[igt-dev] [PATCH v3 1/3] lib/rendercopy: Add AUX page table support
Imre Deak
imre.deak at intel.com
Wed Nov 6 16:00:16 UTC 2019
On Wed, Nov 06, 2019 at 11:11:40AM +0000, Chris Wilson wrote:
> Quoting Imre Deak (2019-11-05 21:42:20)
> > On GEN12+ the AUX CCS surfaces required by the render and media
> > compression must be specified by a 3 level page table directory, which
> > translates the main surface graphics address to the AUX CCS surface
> > graphics address. For this purpose add support for creating a GEM buffer
> > to translate the linear surface address range to the linear AUX surface
> > address range.
> >
> > The buffers containing the main surface must be pinned down, since the
> > directory table entry indices depend on the surface address, and they
> > must be 64kB aligned. The page table can be relocated OTOH, so allow
> > that and emit the required relocation entries.
> >
> > v2:
> > - Make level variables to be 0 based (l1..l3 -> level=0..2).

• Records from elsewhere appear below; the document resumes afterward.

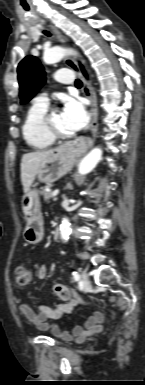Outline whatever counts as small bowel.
Returning <instances> with one entry per match:
<instances>
[{
  "mask_svg": "<svg viewBox=\"0 0 145 385\" xmlns=\"http://www.w3.org/2000/svg\"><path fill=\"white\" fill-rule=\"evenodd\" d=\"M47 274V265L38 268L37 277L39 280H44ZM55 292L61 298V303L54 306L40 305L37 311H34L27 304H21L19 305V312L37 329L41 331L49 330L54 336L66 341L76 339L77 342H81L85 338L102 331L104 315L101 312L92 313L83 325H77L71 331L64 330L55 323H50L49 320H56L65 314L71 313L83 301L80 296L75 295L65 285L57 284Z\"/></svg>",
  "mask_w": 145,
  "mask_h": 385,
  "instance_id": "small-bowel-1",
  "label": "small bowel"
}]
</instances>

> > - Add missing drm_intel_bo_set_softpin_offset() stub to fix build on
> > non-Intel archs.
> > - Fix missing offsets in reloc entries of already bound objects. (Chris)
> > - Randomize pin offsets, to try to avoid eviction. (Chris)

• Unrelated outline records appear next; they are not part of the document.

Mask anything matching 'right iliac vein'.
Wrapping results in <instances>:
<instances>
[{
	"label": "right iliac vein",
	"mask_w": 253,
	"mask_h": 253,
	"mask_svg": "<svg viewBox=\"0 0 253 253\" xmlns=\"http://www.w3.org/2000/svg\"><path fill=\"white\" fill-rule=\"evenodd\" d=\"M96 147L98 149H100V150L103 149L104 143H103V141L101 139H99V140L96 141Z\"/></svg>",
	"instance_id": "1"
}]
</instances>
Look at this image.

> > - Remove redundant MI_NOOPS around MI_LOAD_REGISTER_MEM
> > - Stop using explicit reloc cache domains, as these don't make sense on
> > GEN12 anyway. (Chris)
> > - Fix missing autotools support. (Chris)
> > - s/igt_aux_pgtable/intel_aux_pgtable/, since the functionality is Intel
> > specific. (Chris)
> > v3:
> > - Make sure all objects with an AUX surface are pinned.
> >
> > Cc: Mika Kahola <mika.kahola at intel.com>
> > Cc: Brian Welty <brian.welty at intel.com>
> > Cc: Chris Wilson <chris at chris-wilson.co.uk>
> > Cc: Ville Syrjälä <ville.syrjala at linux.intel.com>
> > Signed-off-by: Imre Deak <imre.deak at intel.com>
> > ---
> > lib/Makefile.sources | 1 +
> > lib/intel_aux_pgtable.c | 379 +++++++++++++++++++++++++++++++++++
> > lib/intel_aux_pgtable.h | 12 ++
> > lib/intel_reg.h | 2 +
> > lib/meson.build | 1 +
> > lib/rendercopy_gen9.c | 234 ++++++++++++++++++++-
> > lib/stubs/drm/intel_bufmgr.c | 6 +
> > 7 files changed, 629 insertions(+), 6 deletions(-)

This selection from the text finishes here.